那声音隔着幔帐还很清楚的传到了她的耳朵里,她知道季时悦是好心,是想让她回了季家之后在宫里的日子会好过一点,可是她却没有想过,若是父亲答应了,会怎么样。
陈妃娘娘走了几步,忽然看见站在不远处的谢明澜还有江淮凝,她身边没有跟着人,即使有面纱,也无法彻底的遮住她此时脸上的狼狈。
即使不去看她此时脸上神色,谢明澜依然猜的处那在季家帐篷内发生的不愉快,她看了陈妃娘娘一眼,忽然开口问道:“娘娘心情不好?”陈那妃娘娘怔了怔,好一会儿之后才反应过来,苦笑着说道:“没有谁亲耳听到自己的父亲说自己已经死了,还能当做什么事情都没有发生一样。”
“那么,你恨吗?”谢明澜忽然走到她的面前,低声在她的耳边说道,陈妃娘娘听了她的话,神情有一瞬间的恍惚,她睁大了眼睛侧头看着她,墨黑的瞳眸中透着狐疑,似乎不明白她说这话的意思。
“我只是随便一问,并没有别的意思,娘娘,其实你知道你的夫君并不是死于意外的吧。”谢明澜的声音越发的轻,尾音微微上扬,陈妃娘娘听了她的话瞪大了眼,眼中的伤心和无能怎么也掩盖不了。
“你到底想说什么?”被囚在了深宫三年,陈妃娘娘也想过为自己的夫君报仇,可是,她不敢,他是当今天子,若是他死了,她必定也是逃不过去。

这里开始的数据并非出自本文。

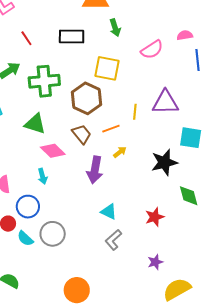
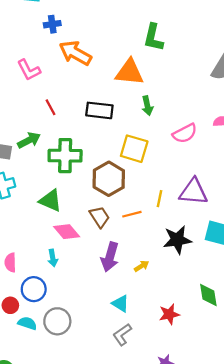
yellow arrow: (120, 152) -> (141, 266), moved
black star: (164, 162) -> (177, 240), moved
cyan semicircle: (25, 238) -> (27, 323), turned 150

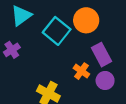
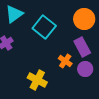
orange circle: (86, 20) -> (84, 19), moved

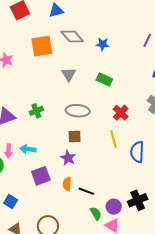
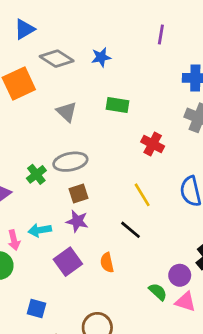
gray ellipse: (78, 111) -> (70, 162), moved
brown square: (75, 136) -> (78, 194), moved
yellow line: (114, 139) -> (142, 195), moved
purple star: (68, 158) -> (77, 221), moved
black line: (86, 191) -> (131, 230), moved, turned 35

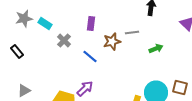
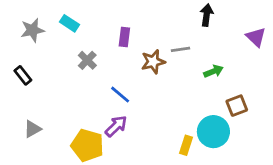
cyan rectangle: (45, 24) -> (69, 23), moved
blue line: (90, 57) -> (120, 95), moved
brown square: (180, 88) -> (237, 106), moved, turned -35

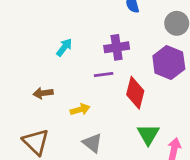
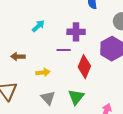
green triangle: (148, 134) -> (76, 97), moved

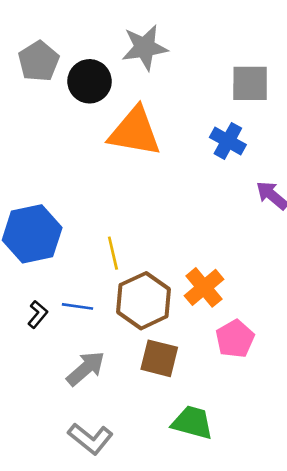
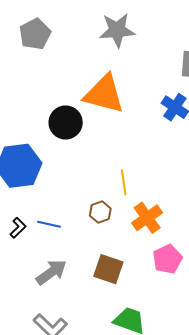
black circle: (90, 81) -> (66, 122), moved
yellow line: (113, 253) -> (124, 182), moved
brown hexagon: (144, 301) -> (100, 212), moved, size x0.5

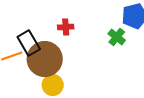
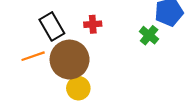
black rectangle: (29, 43) -> (52, 26), moved

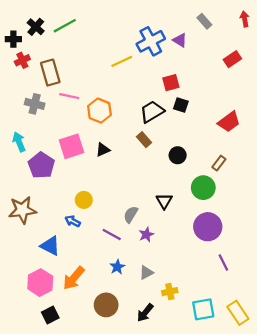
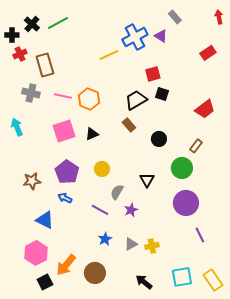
gray rectangle: (204, 21) -> (175, 17), moved
pink line: (69, 96) -> (63, 96), moved
purple pentagon: (41, 165) -> (67, 172), moved
yellow circle: (84, 200) -> (102, 169), moved
brown star: (22, 210) -> (32, 181), moved, size x0.7
orange arrow: (74, 278) -> (66, 265), moved
yellow cross: (170, 292) -> (152, 246), moved
black arrow: (145, 313) -> (144, 282), moved, turned 90

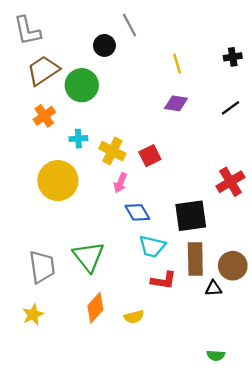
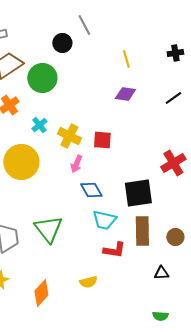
cyan cross: (78, 139) -> (39, 125), turned -35
red square: (150, 156) -> (102, 140), turned 30
brown circle: (233, 266) -> (175, 237), size x0.7
black triangle: (213, 288) -> (161, 273), moved
orange diamond: (95, 308) -> (41, 293), moved

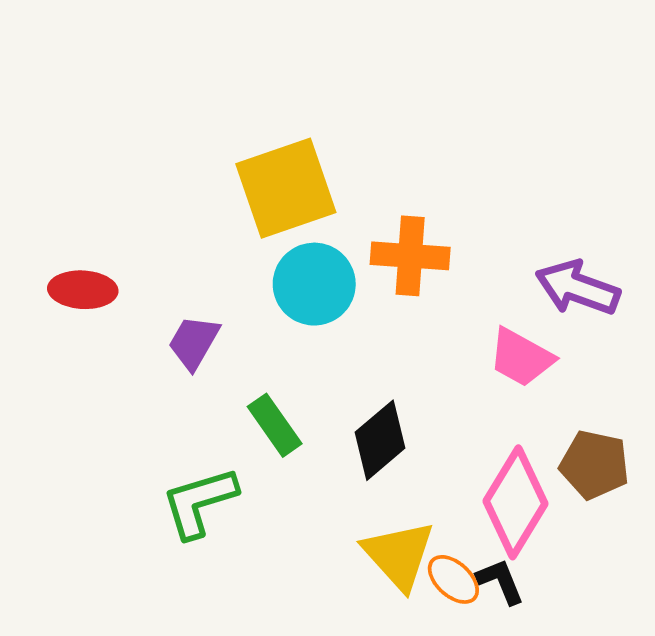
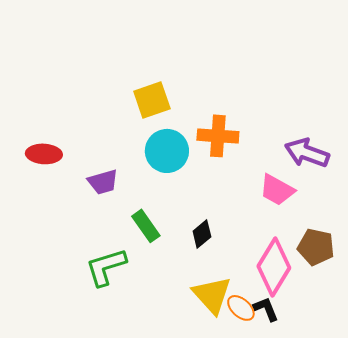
yellow square: (286, 188) -> (152, 100), size x0.7
purple trapezoid: (194, 342) -> (103, 182), turned -136
black diamond: (380, 440) -> (202, 234), size x0.7

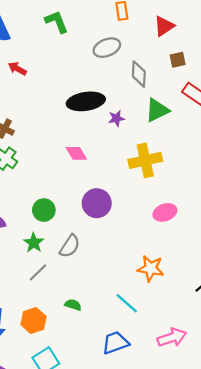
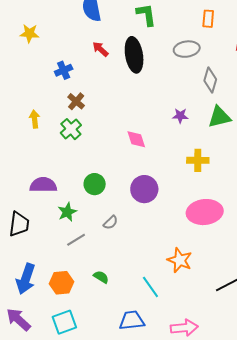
black ellipse: (86, 101) -> (134, 55), moved, turned 76
yellow cross: (145, 160) -> (198, 160), size x0.7
pink ellipse: (165, 212) -> (205, 212), size x1.6
green star: (34, 243) -> (67, 212), moved
gray semicircle: (70, 246) -> (111, 222), size x0.7

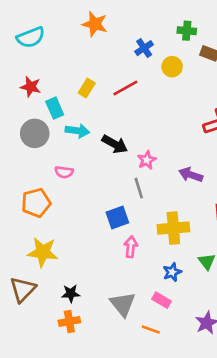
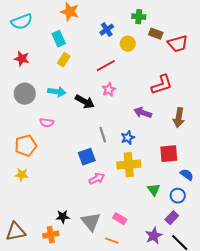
red line: (125, 88) -> (106, 66), moved
cyan rectangle: (55, 108) -> (59, 39), moved
pink star: (147, 160) -> (109, 90), moved
purple arrow: (191, 175) -> (143, 113), moved
pink arrow: (131, 247) -> (97, 179), turned 56
yellow star: (43, 252) -> (22, 175), moved, size x0.6
blue star: (172, 272) -> (128, 138), moved
brown triangle: (23, 289) -> (16, 232), moved, turned 35
black star: (71, 293) -> (63, 217), moved

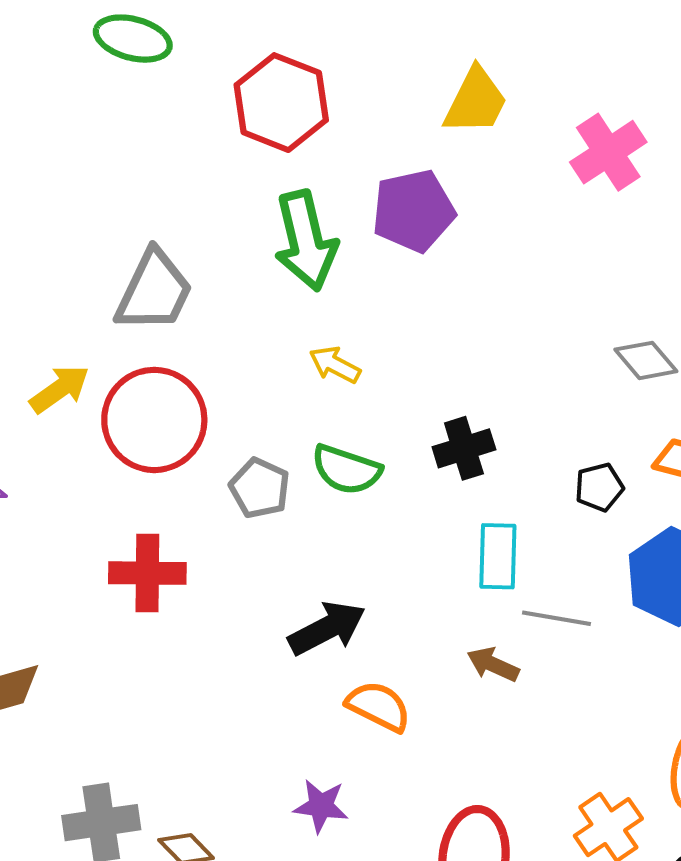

谢明澜浅浅一笑,道:“方才我在我的帐篷附近瞧见了一个人,那人鬼祟的很,虽没看见那人的脸,可那身衣服我却是认得的,是宫里内监的衣服,想必娘娘也听过这每年春蒐都会丢不少臣属女眷吧,那些女眷最后都去了什么地方,娘娘也都知道吧。”
她把话说到这里,陈妃娘娘如何不明白,只是觉得有些不可思议,文帝竟然会盯上了谢明澜,要知道安国公府在南秦,是不可缺少的左膀右臂,而谢明澜又是安国公膝下唯一的女儿,文帝将心思打到了她的头上,就不怕安国公反了吗?
“我只是想保命而已。”谢明澜还未及笄,正是有大好年华时刻,如此却要丧在文帝的手中,实在是可惜。
“我知道了。”沉默了一会儿,陈妃娘娘看着谢明澜,缓缓开口说道,但只是简简单单的这几个字,但是,谢明澜却是明白了。
江淮凝站的有些远,听不见她们在说什么,但是看到陈妃娘娘一会儿变一个脸色,还是忍不住有些好奇起来。
等陈妃娘娘走远,江淮凝快步走上前,拉着谢明澜的手有些好奇的问道:“明澜,你在和陈妃娘娘说什么?都不让我听。”说到这里,江淮凝便觉得有些委屈。
不过她这话,谢明澜是不会和她说的,万一叫她觉察到了什么,她如何像安国公夫妇交代?“不是什么事,别好奇,听多了不好。”她笑了笑,随即从她的身边走过,往自己的帐篷走去。